Public health and education implications
In Peru, CMHCs as first-level centres, with an interdisciplinary team and a community approach [15], has generated significant levels of care at a lower cost than Specialised Psychiatric Hospitals. However, staff shortages hinder the expansion of health care, the implementation of policies and the structuring of health systems [53]. Measures need to be put in place to increase access to training programmes required by understaffed regions.
One proposal to increase access to training programmes is the decentralisation of supply and the evaluation of the relevance of selection and admission criteria [54]. A reference for increasing access to higher education was Brazil, which financed a network of public universities and tried to consolidate a network of public distance universities [55]. Another strategy to cope with the concentration of programmes in a few regions and geographical barriers is the e-learning model.
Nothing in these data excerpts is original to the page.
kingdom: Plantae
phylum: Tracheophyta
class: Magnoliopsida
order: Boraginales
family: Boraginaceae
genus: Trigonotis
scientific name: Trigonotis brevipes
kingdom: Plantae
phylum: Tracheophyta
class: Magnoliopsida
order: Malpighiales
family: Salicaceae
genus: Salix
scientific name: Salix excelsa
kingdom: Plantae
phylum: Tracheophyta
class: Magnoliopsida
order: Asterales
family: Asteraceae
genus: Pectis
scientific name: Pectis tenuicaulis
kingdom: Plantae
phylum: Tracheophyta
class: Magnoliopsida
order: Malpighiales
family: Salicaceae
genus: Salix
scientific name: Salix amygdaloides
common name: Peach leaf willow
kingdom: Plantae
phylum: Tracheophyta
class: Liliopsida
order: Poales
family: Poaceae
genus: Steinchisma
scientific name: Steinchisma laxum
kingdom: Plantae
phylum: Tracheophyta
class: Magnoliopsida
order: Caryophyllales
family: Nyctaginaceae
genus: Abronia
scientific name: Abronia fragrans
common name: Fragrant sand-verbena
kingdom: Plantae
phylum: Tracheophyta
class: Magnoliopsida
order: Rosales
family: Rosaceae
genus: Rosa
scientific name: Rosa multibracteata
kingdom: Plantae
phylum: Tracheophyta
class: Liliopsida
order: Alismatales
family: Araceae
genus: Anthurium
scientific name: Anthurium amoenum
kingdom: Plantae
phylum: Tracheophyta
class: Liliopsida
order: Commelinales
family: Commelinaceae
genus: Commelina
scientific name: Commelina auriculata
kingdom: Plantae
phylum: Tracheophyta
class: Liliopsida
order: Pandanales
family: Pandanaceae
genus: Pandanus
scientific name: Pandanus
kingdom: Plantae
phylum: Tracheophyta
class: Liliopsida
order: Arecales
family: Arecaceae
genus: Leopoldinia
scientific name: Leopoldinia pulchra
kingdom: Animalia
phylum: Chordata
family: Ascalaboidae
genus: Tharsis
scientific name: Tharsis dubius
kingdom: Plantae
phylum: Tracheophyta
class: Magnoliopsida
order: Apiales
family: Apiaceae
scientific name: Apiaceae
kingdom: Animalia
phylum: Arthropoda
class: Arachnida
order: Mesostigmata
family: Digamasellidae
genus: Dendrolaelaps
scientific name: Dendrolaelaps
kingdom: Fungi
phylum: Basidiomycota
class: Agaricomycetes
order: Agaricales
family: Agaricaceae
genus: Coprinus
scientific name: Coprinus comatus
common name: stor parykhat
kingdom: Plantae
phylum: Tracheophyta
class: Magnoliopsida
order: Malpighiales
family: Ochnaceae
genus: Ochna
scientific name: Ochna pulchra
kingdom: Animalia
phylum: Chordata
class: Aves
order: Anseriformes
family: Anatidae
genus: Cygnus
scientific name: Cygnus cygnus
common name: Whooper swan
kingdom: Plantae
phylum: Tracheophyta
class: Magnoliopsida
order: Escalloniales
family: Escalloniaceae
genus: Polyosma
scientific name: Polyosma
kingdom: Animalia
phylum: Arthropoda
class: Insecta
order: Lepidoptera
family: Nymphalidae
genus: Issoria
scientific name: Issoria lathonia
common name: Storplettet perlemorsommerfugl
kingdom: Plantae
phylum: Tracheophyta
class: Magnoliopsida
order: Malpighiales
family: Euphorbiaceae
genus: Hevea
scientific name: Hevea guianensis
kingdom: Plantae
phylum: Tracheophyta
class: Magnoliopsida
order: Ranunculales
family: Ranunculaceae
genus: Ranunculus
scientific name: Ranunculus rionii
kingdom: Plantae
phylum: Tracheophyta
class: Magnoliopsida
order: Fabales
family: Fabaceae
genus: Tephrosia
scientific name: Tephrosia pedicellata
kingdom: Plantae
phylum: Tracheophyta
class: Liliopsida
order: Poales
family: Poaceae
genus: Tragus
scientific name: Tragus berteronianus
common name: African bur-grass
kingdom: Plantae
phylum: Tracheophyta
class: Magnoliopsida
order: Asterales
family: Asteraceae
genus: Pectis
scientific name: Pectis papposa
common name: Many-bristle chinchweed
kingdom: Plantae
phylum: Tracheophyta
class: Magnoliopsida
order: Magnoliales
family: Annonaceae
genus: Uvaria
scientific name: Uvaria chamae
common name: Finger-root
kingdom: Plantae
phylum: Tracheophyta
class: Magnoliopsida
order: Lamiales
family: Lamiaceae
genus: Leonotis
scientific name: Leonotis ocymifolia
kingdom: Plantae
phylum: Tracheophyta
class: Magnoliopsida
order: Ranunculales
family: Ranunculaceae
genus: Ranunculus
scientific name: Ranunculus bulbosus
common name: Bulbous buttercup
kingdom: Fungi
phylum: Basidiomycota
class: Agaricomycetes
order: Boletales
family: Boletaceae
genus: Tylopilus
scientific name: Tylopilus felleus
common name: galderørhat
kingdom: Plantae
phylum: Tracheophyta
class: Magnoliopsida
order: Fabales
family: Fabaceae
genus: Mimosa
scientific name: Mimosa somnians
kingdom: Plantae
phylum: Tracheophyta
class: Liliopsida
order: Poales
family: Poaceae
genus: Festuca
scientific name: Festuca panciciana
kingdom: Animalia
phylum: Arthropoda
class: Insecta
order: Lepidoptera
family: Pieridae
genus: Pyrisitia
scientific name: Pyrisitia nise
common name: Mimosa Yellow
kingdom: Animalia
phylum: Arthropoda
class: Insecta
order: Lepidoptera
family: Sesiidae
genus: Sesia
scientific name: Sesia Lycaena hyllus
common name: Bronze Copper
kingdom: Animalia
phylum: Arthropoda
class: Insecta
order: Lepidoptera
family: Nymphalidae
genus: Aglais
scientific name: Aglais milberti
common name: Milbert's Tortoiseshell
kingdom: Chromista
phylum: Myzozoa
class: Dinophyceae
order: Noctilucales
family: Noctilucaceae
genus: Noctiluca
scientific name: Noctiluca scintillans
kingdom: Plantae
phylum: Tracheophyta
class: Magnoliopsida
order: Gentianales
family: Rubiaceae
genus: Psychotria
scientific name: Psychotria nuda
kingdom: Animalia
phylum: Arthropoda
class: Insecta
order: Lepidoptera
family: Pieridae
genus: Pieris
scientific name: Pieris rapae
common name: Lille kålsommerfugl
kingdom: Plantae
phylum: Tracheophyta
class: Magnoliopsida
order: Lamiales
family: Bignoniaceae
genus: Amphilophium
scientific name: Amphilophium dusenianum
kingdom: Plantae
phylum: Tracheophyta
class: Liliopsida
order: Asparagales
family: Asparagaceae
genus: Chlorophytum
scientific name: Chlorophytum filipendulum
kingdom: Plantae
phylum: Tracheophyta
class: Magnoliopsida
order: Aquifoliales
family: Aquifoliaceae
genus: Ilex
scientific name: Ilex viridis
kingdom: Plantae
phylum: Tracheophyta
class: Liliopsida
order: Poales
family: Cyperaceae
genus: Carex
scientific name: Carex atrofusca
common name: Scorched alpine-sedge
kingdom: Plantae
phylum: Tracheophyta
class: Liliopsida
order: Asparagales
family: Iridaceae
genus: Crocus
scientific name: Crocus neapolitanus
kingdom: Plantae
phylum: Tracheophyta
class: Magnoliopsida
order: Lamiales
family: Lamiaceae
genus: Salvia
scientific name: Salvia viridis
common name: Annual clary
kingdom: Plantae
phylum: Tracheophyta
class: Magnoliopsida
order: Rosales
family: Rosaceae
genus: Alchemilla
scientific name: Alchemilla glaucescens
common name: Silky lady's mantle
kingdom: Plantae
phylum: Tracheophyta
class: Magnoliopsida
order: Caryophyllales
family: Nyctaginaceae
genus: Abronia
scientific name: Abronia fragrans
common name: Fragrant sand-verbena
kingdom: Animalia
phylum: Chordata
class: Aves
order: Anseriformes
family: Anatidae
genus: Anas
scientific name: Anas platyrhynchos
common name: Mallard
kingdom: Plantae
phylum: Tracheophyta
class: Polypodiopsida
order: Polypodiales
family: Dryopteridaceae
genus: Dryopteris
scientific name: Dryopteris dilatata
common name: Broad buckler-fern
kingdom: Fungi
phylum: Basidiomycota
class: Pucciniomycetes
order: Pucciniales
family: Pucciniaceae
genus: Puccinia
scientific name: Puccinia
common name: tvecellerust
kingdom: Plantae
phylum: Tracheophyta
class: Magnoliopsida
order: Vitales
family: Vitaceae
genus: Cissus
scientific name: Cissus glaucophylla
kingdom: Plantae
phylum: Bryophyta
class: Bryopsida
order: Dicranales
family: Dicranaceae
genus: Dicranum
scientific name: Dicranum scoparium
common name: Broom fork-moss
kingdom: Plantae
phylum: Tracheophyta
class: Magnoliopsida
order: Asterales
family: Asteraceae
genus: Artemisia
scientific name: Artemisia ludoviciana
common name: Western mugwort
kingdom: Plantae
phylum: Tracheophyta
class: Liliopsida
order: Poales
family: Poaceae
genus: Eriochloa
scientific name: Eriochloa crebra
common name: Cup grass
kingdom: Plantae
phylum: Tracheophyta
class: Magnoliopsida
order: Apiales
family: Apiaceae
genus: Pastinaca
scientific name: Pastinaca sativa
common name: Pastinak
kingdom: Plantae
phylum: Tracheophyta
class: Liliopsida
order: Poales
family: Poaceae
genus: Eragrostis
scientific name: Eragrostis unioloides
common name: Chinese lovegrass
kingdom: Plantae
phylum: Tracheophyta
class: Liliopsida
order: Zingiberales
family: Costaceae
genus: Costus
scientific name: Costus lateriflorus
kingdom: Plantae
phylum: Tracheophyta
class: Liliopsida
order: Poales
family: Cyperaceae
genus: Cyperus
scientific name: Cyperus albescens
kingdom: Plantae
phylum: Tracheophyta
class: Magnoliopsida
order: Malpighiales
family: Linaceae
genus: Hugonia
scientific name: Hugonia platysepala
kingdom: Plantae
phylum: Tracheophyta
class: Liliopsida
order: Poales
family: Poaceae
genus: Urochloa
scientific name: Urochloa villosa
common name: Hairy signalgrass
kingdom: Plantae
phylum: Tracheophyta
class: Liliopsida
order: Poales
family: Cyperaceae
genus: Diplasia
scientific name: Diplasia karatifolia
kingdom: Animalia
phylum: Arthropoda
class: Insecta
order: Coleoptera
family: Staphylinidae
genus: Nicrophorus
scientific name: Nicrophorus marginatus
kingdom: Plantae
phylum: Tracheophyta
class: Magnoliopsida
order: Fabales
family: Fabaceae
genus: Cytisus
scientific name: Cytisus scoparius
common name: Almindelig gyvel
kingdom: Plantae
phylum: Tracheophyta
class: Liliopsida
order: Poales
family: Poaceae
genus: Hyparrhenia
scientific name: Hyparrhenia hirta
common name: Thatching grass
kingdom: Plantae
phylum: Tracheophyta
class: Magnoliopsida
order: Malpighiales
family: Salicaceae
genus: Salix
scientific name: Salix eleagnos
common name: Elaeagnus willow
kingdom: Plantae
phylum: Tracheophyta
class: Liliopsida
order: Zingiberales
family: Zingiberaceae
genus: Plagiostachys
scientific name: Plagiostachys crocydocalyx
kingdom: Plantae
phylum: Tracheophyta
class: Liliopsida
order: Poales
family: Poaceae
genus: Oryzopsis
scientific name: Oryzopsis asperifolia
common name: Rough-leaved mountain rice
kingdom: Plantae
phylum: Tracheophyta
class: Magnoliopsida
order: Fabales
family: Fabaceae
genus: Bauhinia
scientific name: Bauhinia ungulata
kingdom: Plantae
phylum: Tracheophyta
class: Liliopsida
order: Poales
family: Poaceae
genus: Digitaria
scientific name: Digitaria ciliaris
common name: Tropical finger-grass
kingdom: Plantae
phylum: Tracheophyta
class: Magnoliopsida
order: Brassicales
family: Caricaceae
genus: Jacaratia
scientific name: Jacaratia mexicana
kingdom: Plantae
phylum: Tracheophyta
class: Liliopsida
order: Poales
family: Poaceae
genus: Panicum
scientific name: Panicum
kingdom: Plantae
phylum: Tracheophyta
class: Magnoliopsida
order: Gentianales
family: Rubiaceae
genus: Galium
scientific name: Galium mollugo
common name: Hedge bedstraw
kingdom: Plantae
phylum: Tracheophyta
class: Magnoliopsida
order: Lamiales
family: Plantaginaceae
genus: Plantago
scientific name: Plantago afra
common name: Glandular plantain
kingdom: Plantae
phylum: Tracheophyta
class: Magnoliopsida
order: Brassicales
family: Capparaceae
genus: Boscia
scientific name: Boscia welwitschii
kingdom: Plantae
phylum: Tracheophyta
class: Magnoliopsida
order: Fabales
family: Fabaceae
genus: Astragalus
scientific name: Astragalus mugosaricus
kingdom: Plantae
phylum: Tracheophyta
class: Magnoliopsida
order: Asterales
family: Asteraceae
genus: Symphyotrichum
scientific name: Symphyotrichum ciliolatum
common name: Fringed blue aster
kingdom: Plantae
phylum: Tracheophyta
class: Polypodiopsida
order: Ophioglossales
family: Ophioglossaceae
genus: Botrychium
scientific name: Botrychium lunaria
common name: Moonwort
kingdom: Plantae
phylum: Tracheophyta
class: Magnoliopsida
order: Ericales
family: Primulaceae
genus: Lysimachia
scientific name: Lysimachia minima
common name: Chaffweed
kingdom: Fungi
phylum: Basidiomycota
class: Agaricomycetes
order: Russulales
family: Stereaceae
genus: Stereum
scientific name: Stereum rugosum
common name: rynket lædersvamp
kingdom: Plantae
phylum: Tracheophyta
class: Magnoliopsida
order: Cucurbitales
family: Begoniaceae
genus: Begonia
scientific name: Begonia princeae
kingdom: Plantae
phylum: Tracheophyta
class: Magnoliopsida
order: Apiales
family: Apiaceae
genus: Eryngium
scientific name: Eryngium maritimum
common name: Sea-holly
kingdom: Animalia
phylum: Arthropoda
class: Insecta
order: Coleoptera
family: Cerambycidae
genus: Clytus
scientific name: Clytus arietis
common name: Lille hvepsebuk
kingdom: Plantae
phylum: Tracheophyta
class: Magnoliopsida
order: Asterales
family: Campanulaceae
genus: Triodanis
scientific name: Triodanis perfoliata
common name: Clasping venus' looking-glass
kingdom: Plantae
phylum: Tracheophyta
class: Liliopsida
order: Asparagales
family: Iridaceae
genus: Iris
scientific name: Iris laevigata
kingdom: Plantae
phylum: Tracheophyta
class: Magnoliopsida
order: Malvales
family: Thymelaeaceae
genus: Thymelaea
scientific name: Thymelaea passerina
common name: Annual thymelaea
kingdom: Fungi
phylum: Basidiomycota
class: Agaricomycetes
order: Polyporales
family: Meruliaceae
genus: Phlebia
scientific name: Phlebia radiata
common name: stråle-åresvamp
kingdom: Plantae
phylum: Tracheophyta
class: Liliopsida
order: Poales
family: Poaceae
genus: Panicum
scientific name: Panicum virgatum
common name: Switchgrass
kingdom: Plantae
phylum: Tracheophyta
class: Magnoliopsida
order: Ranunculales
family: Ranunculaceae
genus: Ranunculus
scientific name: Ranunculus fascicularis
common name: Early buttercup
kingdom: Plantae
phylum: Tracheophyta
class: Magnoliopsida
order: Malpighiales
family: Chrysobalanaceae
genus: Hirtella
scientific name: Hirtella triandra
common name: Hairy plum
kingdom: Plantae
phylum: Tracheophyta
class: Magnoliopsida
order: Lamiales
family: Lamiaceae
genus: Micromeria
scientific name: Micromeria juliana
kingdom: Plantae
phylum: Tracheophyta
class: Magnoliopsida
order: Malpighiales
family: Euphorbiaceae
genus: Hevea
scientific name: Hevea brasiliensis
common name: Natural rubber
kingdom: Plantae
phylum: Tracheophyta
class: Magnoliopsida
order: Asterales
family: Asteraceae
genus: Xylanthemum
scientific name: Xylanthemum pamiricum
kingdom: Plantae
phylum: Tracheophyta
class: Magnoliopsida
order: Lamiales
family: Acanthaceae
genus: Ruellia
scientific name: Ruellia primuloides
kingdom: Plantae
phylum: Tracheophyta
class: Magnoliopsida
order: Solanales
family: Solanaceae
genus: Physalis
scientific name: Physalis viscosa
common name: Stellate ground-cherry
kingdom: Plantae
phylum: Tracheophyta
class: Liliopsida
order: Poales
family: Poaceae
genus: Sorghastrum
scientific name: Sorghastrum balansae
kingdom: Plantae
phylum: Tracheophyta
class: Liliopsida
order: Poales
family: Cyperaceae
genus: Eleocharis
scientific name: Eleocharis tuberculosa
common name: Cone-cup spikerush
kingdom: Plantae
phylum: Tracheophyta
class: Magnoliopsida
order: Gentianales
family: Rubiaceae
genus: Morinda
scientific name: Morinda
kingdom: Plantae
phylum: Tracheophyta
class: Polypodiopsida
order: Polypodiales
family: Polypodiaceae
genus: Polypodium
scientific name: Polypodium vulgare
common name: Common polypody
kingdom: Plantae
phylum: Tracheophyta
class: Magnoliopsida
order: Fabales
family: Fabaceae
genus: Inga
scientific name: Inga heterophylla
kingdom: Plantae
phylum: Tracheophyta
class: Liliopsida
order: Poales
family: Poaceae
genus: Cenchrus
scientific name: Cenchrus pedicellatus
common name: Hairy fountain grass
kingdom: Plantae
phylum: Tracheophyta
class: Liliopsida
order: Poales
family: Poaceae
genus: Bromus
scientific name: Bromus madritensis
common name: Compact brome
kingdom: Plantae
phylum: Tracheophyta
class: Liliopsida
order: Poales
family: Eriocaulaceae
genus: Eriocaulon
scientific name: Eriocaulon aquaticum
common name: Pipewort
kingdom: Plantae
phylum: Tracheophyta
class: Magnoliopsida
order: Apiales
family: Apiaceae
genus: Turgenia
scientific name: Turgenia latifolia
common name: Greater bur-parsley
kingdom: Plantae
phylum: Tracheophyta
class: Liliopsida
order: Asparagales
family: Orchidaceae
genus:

However, this option requires access to the Internet, electronic devices such as computers [56], specialised staff to design the programmes, adapt e-learning to the reality of the participants [57] and train teachers [58]. Also, the model may limit learning to theoretical aspects or digital interventions, but one option is to combine online classes with rotations in hospitals, which would require contact with hospitals or first level centres for the development of classes and practices.
Another proposal, given the lack of programmes, is to prioritise entry vacancies for people from remote or low-income regions [59]. Ensure the permanence of university students, as Chile has done by implementing scholarships to help cover certain expenses of university life [60] or expand education by having the central or regional health system establish agreements or support applicants with the payment of existing programmes in private universities.
Strengths and Limitations
The strengths of this study are the search for programs at the level of the campuses and branches of the universities, as well as the parallel search for programs on the University Information System platform and the universities' web pages. The former made it possible to estimate the number of programs more accurately and the latter made it possible to avoid overlooking recently created programs.
As for the weaknesses of the study, firstly, universities that were not licensed or were under evaluation by the National Superintendence of Higher Education were not considered. However, this should not affect research considerably, as unlicensed universities often cease their activities and their programmes cease to exist, while universities in the process of licensing have not yet demonstrated that they meet minimum quality criteria. Secondly, some universities' websites do not provide complete information on the programmes, but we were able to find information on most of them. Thirdly, while our study allows us to have an overview of the educational offer, it does not allow us to have an overview of the current number of professionals available and to assess whether or not more supply is needed.